Minnesota’s largest law firm, Faegre Baker Daniels, was chastised Wednesday for sitting on more than $335,000 in assets that could have been used to repay some of the victims in the nearly seven-year-old Tom Petters Ponzi scheme.

The money belonged to Petters’ co-conspirator Frank Vennes Jr. and as kept in a trust account by the law firm as a court-appointed receiver was liquidating the rest of the Vennes estate to recover pennies on the dollar for investors.

Attorneys for receiver Gary Hansen and the U.S. government, which prosecuted Vennes criminally, asked U.S. District Judge Ann Montgomery to order Faegre to turn over the money to Hansen and pay any fees or costs associated with distributing the money to victims.

“Simply put, the Faegre deposit should have been disclosed more than six years ago,” said Ranelle Leier, representing Hansen.

Montgomery took the motion under advisement and said she would rule on the matter “fairly soon.”

Vennes’ trust account funds were originally given to Faegre in 2008 in the form of a $150,000 diamond ring and several gold coins. The valuable items were given to the firm to cover potential legal fees for Vennes’ wife, Kimberly. Vennes at the time was under investigation but had not yet been indicted in connection with his role in Petters’ $3.65 billion Ponzi operation. Vennes eventually pleaded guilty to charges of fraud and money laundering and is serving a 15-year prison sentence.
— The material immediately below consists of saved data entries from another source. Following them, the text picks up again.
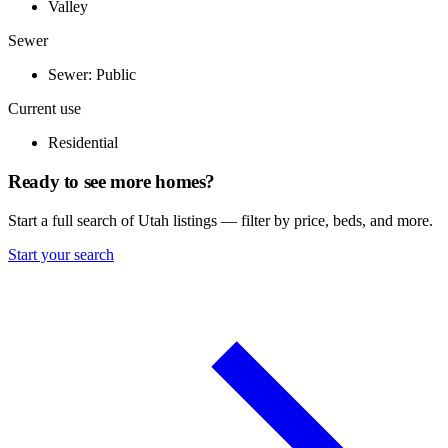
Valley
Sewer
Sewer: Public
Current use
Residential
Ready to see more homes?
Start a full search of Utah listings — filter by price, beds, and more.
Start your search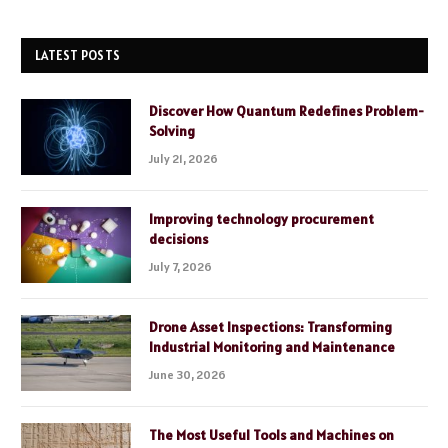
LATEST POSTS
Discover How Quantum Redefines Problem-
Solving
July 21, 2026
Improving technology procurement
decisions
July 7, 2026
Drone Asset Inspections: Transforming
Industrial Monitoring and Maintenance
June 30, 2026
The Most Useful Tools and Machines on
Existence of the Faegre account was not revealed outside the law firm until earlier this year after the ring and the coins were sold for a total of $335,333.
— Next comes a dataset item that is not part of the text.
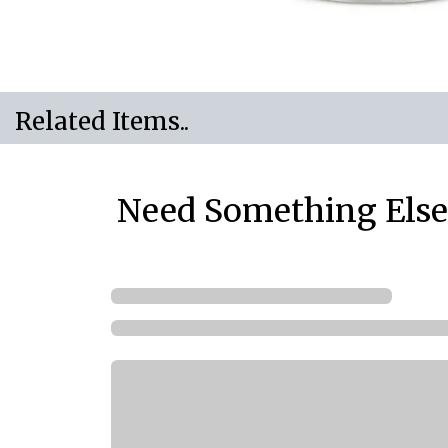
Related Items..
Need Something Else.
Faegre attorney James Volling said he didn’t consider assets being held for legal fees as assets to run over to the receiver.

“If we failed to list those assets, I apologize for that,” Volling told Montgomery.
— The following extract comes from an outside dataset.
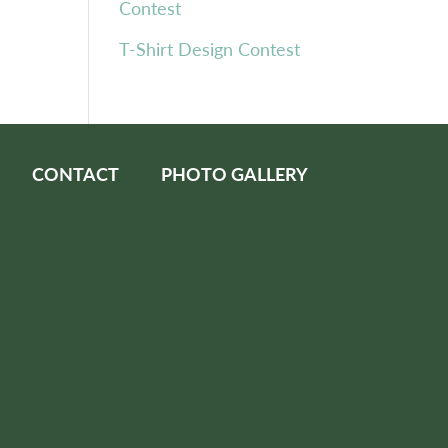
Contest
T-Shirt Design Contest
CONTACT
PHOTO GALLERY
But Assistant U.S. Attorney Gregory Brooker said the Faegre firm had three chances to list the assets on various financial disclosure forms for Vennes “and missed all three opportunities.”

“It was the expectation of the United States that all parties would comply with a [2008] court order that no one should dispose of Vennes’ assets and would work with Mr. Hansen,” Brooker said.

Brooker also said the nondisclosure was a “disruption” of the receiver’s recovery process and that all costs associated with the current attempt to recover funds should be borne by Faegre.

Hansen recovered and distributed nearly $19 million to about 127 creditors and individuals who invested money with Vennes. Vennes had used the funds to prop up the Petters operation, which ran for more than a decade until a whistle blower alerted federal authorities in 2008.

A separate receivership for Petters and five others involved in the heart of the scheme collected $57 million, part of which has been sent to the U.S. Department of Justice where it awaits distribution.